PROBLEM REQUIREMENTS => Omitting any pictures, transcribe the entries below exactly.

INPUT =>

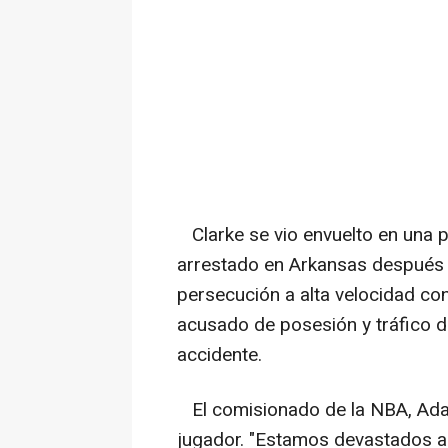
Clarke se vio envuelto en una p
arrestado en Arkansas después
persecución a alta velocidad con
acusado de posesión y tráfico de
accidente.
El comisionado de la NBA, Adam
jugador. "Estamos devastados al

ANSWER SPACE =>
Clarke se vio envuelto en una p
arrestado en Arkansas después
persecución a alta velocidad con
acusado de posesión y tráfico de
accidente.
El comisionado de la NBA, Adam
jugador. "Estamos devastados al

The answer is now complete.